A new extensive study using data from Norway, Sweden, England and the USA demonstrates this.
"This means that virtually everyone has something to gain," says Ulf Ekelund, professor of sports medicine at the Norwegian School of Sport Sciences (NIH). “It's genuinely positive.”
In the so-called meta-study, researchers have compared physical activity and mortality in more than 36,000 people over a period of 40 years. The 25 per cent least active people exercised "moderately intensely”, meaning a quick walk, for just two minutes a day, or a total of 15 minutes a week. The most active group exercised 38 minutes a day.
“The vast majority engage in very moderate activity, which most people hardly see as training. Simply parking the car or getting off the bus a little further away from your favourite pub, shops or work is positive”, says Ekelund.

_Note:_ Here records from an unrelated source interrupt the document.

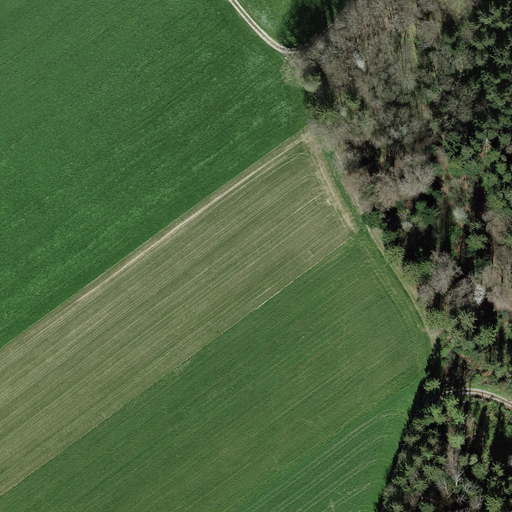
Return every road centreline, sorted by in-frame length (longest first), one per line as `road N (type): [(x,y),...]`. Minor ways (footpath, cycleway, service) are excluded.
road 1 (track): [(511,404),(463,391),(423,408),(384,511)]
road 2 (track): [(314,45),(435,0)]
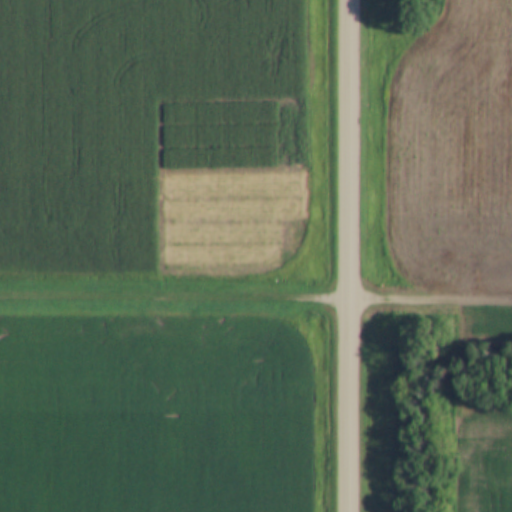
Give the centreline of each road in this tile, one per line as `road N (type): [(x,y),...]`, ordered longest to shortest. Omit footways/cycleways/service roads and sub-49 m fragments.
road 1 (track): [(0,297),(511,299)]
road 2 (tertiary): [(349,511),(348,0)]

“This is very easy for the vast majority to achieve.”
A few minutes have a significant effect
During the six-year study period, five times more people in the least active group died compared with the most active group. However, even among the 25 per cent who exercised moderately, mortality was only half that figure.
“This shows us that small changes in physical activity can have major health benefits,” says Ekelund.
The researchers divided the people into four similar-sized groups according to how much they exercised on average.
The least active group would only be on the move for about two minutes per day – while the second least active group exercised six minutes daily.
The moderately active group exercised moderately for 16 minutes per day, whereas the most active group exercised for 38 minutes every day on average.
Go for a walk, do a bit of gardening
The recommendations of both the World Health Organisation and US and Nordic health authorities are to do moderate to intense activity for at least 150 minutes, or 2½ hours, per week.
In the new study, actual activity is measured by an accelerometer, a sensor on the body of each individual. And the results show that even low-intensity activities such as gardening and a leisurely walk reduce the risk of premature death significantly.
“Furthermore, the effect on health is even greater than previously believed. And this is fully documented,” says Ekelund.
To achieve a 35 per cent reduction in mortality, moderate to intense activity three to five times a week is the current recommendation. This surmounts to 7 to 12 hours a week.
"Our review demonstrates that if you merely meet the recommendations of 2½ hours a week, mortality is reduced almost twofold, nearly 70%," the professor says.
“All activity is of benefit, and this applies regardless of the age and level.”
Activity more important than training
As in previous studies, it appears that the effect is greatest on those who are the least physically active, but less is required, and the effect is greater than previously discovered.
Activity has a number of positive effects on health: It increases what is known as lipid metabolism and improves insulin balance, blood pressure and the immune system. In addition, you become stronger and improve your balance, which reduces the risk of injury through falling, for example.
In the study, researchers have compared around 36,000 people by looking at their physical activity level. They have made allowances for all the important factors that can play a part, such as age, sex, body mass index (BMI), socioeconomic status, smoking, and so on.
“The simple message is that you should sit less and be more active more frequently,” says Ulf Eklund. But you don't have to "train".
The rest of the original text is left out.